En fait, l’’angoisse révèle un sentiment d’incomplétude, de vide intérieur, d’insatisfaction inconsciente, résultant d’épreuves antérieures refoulées dans l’inconscient.  C’est un mécontentement intime qui devrait faire reconnaître la nécessité d’une conversion, d’un retournement vers l’intérieur pour se dégager et pouvoir s’accomplir.  Car l’angoisse crée des tensions intenses qui bloquent la circulation de l’énergie vitale et répriment l’élan créateur.  Elle révèle à coup sûr qu’on a pris la mauvaise direction ou les mauvais moyens pour se satisfaire.  L’angoisse ne peut reposer, à proprement parler, sur la peur de l’inconnu.  L’inconnu est inconnu.  De ce fait, il peut être autant bénéfique que maléfique.  Commeangoissent pourrait-on présumer de l’avenir qui échappe à la conscience objective?  On redoute plutôt de répéter ses erreurs du passé, dans l’avenir, et d’avoir encore à en souffrir. On ne peut craindre que ce qu’on a déjà éprouvé.
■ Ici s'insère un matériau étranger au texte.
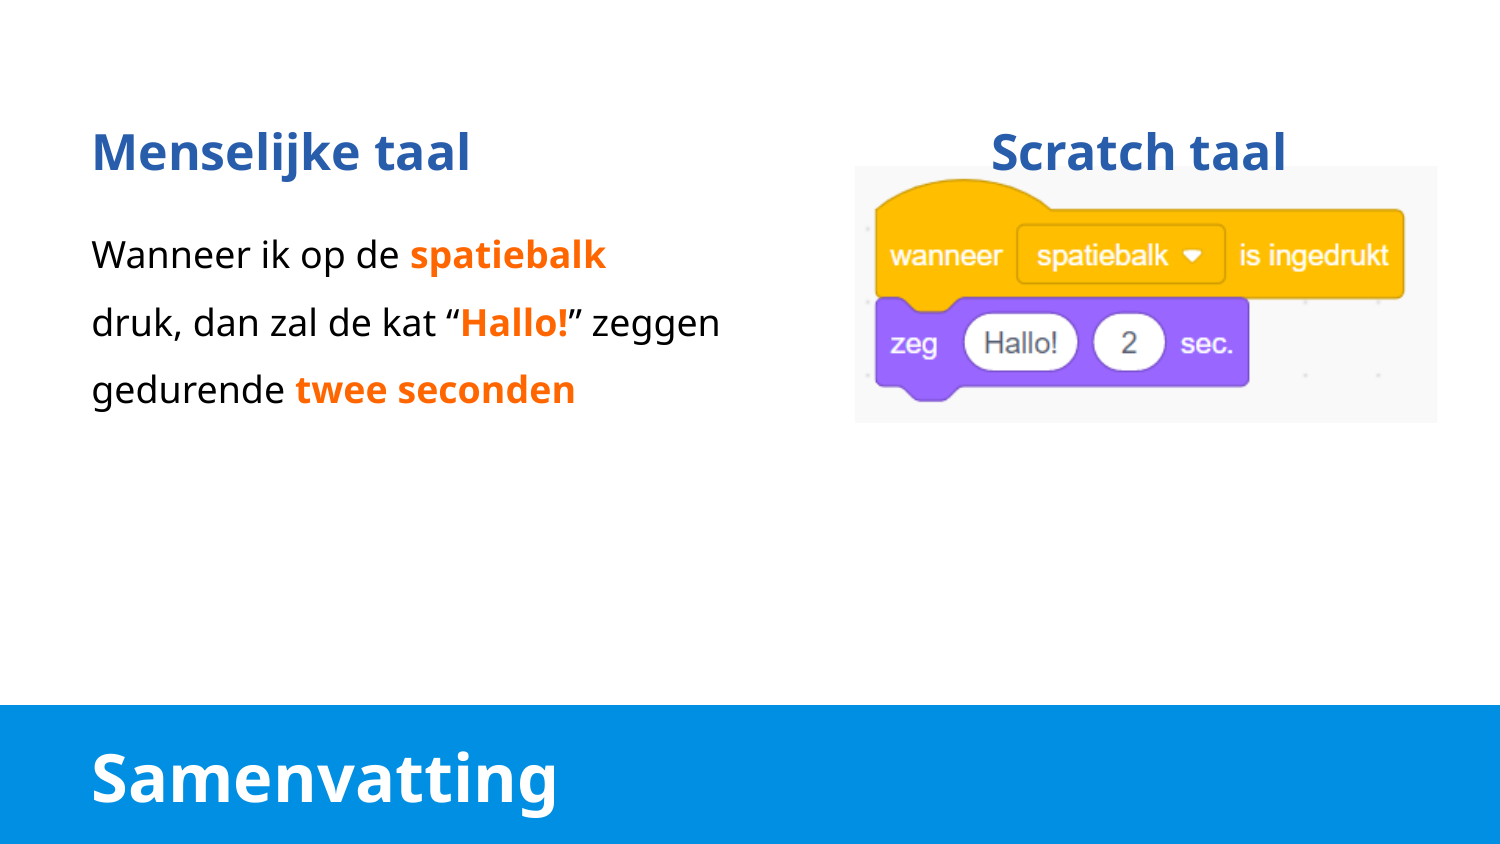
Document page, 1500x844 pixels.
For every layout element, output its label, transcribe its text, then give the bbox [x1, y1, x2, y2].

title Samenvatting [76, 721, 1500, 828]
list Wanneer ik op de spatiebalk druk, dan zal de kat “Hallo!” zeggen gedurende twee seconden [76, 193, 767, 525]
picture [854, 166, 1438, 423]
subtitle Menselijke taal Scratch taal [76, 75, 1438, 152]
picture [0, 705, 1500, 844]
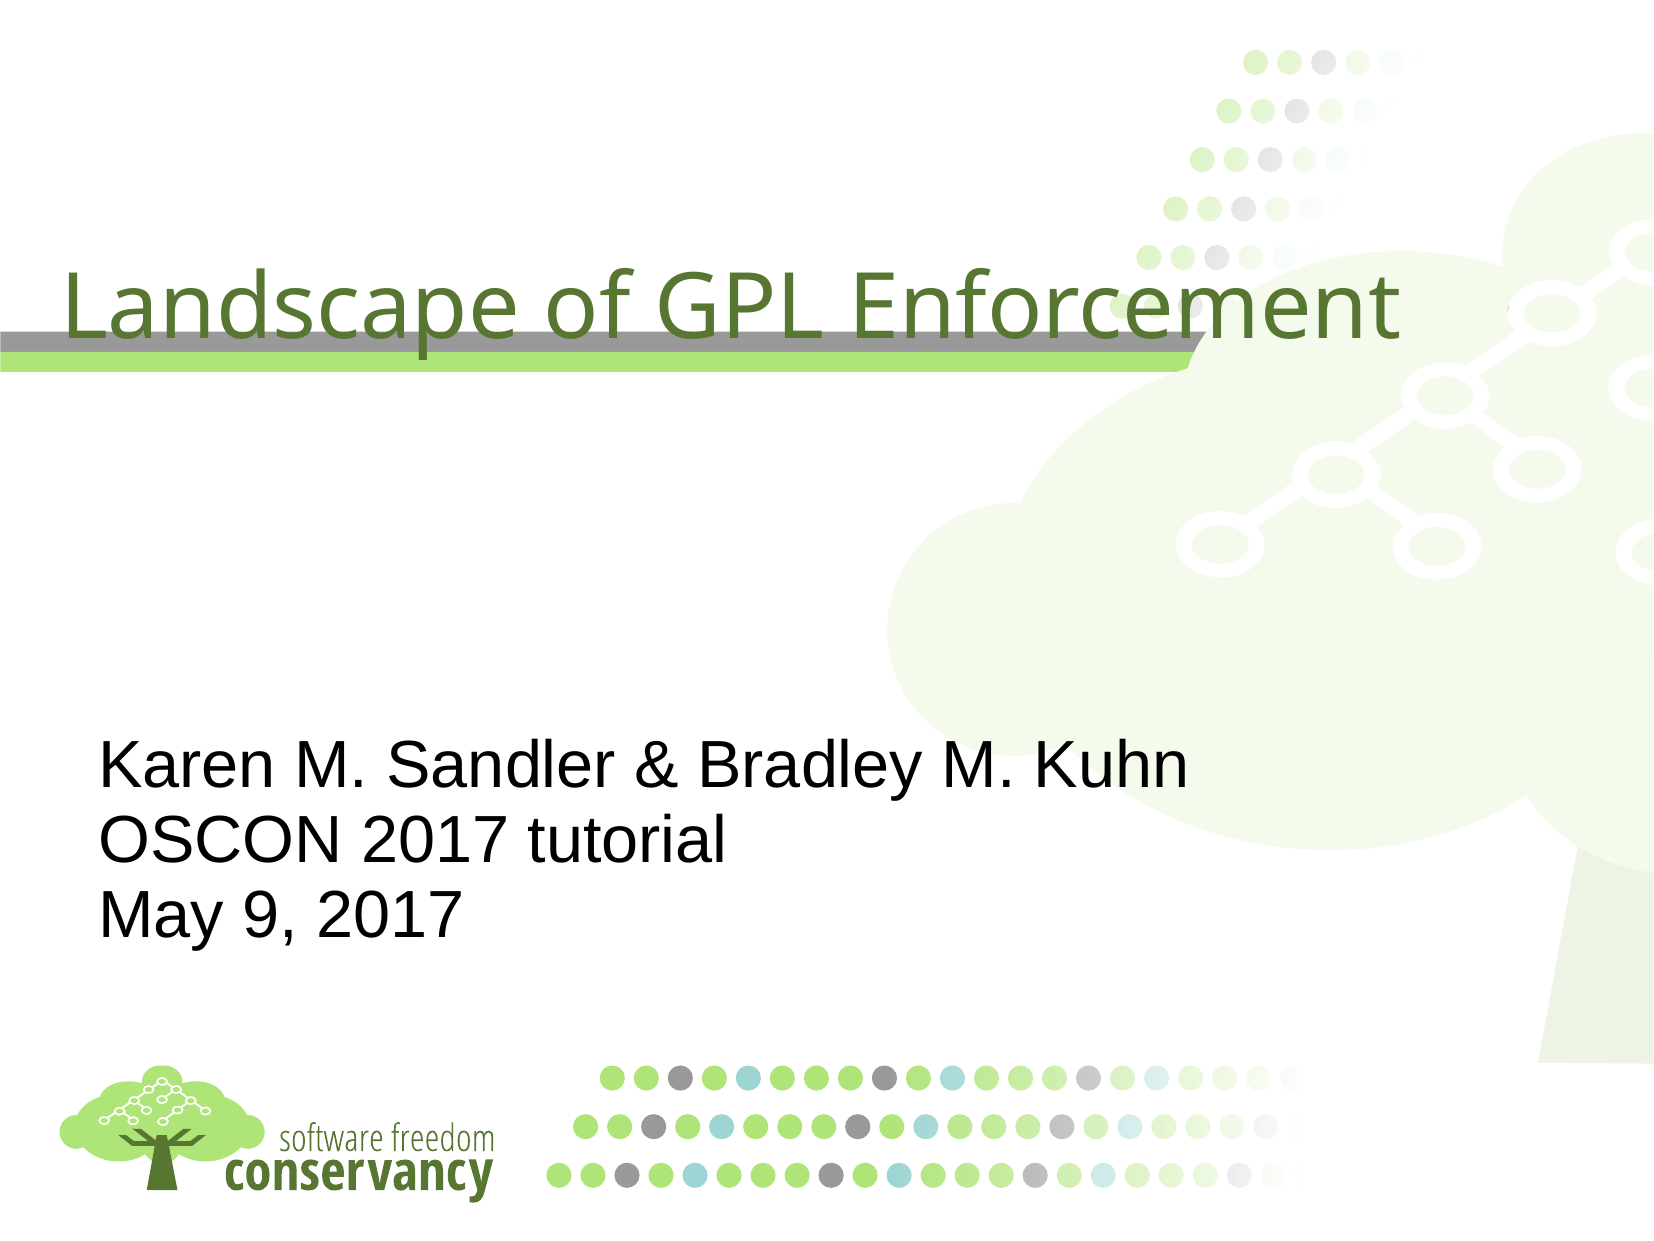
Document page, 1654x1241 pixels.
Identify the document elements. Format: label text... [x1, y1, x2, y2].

title Landscape of GPL Enforcement [60, 186, 1651, 421]
text_box Karen M. Sandler & Bradley M. Kuhn OSCON 2017 tutorial May 9, 2017 [83, 719, 1486, 946]
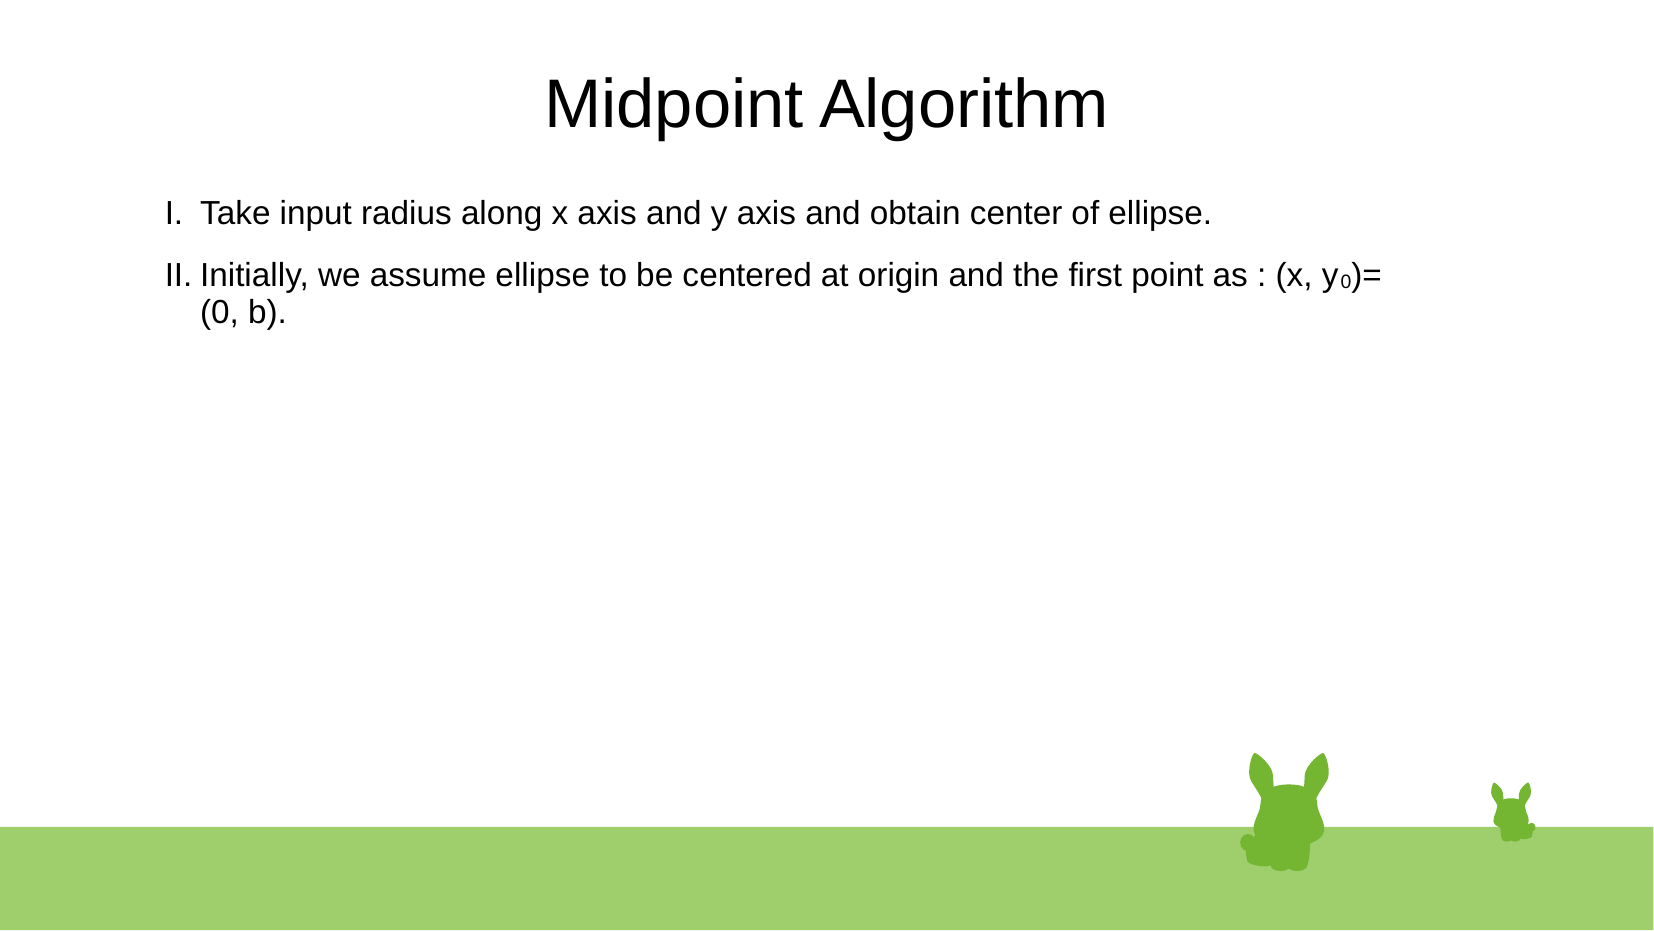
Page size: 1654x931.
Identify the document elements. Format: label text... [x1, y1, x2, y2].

text_box Take input radius along x axis and y axis and obtain center of ellipse. Initially, we assume ellipse to be centered at origin and the first point as : (x, y0)= (0, b). [150, 187, 1426, 751]
title Midpoint Algorithm [88, 29, 1565, 178]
Lanza del Vasto nous éclaire sur cette obsession psychique en disant: «L’angoisse est un orgueil renversé, rétracté et doublement tendu, tendu jusqu’à la crainte, un orgueil qu’on peut dire malheureux dans le sens où l’on parle d’un amour malheureux.  Car elle part de la conviction de l’échec total qui est l’aboutissement de l’orgueil.  C’est un attachement acharné de la personne à soi-même en pleine conscience de son étroitesse et de sa fragilité.  C’est une aversion méfiante et craintive de tout ce qui est autre, une négation désespérée de ce qui la dépasse et de tout moyen de la dépasser et de la sauver.»

Un être devrait éviter d’étaler ses angoisses, car toute personne perspicace pourrait comprendre qu’elle présente, sous des dehors de vertu ou d’appel à l’aide, de l’immaturité spirituelle, une tare du psychisme.  Dans l’angoisse, il y a inconsciemment, une culpabilité qui, en quelque sorte, appelle une sanction, ou de l’immaturité, la peur de ne pas être à la hauteur des événements ou d’affronter les expériences de façon responsable.  Car l’angoisse est sans prise sur celui qui assume son destin, qui a fait la paix avec lui-même et avec ses semblables, qui a conscience de vivre comme il le faut.

Le problème de l’angoisse, c’est qu’il brandit une connaissance nouvelle, que le sujet devrait accepter, mais qu’il refuse ou retarde d’intégrer, parce qu’il ne la saisit pas, la nie, néglige de lui porter attention ou ne parvient pas à l’identifier.  Pour accepter un changement, il faut laisser aller ce qui est devenu stérile, désuet, suranné, vétuste, anachronique dans sa vie.  Un être ne peut remplir une urne pleine; il ne peut davantage mélanger le vieux vin avec le nouveau.  Malheureusement, chacun est trop attaché à ces attitudes rétrogrades qui sécurisent et rassasient.  Tous veulent le bonheur, mais peu de gens osent immoler ce qui lui fait entrave, comme l’alcoolique ne parvient pas à renoncer à sa bouteille, bien qu’il sache qu’elle le tue.  Chacun croit toujours qu’il reste assez de temps pour lui permettre de s’amender.  Comme la Vie veut aller de l’avant, ce qui se produit à contresens des attachements malsains, elle provoque de l’angoisse chaque fois qu’elle veut suggérer un nouveau sacrifice et inculquer un nouveau dynamisme.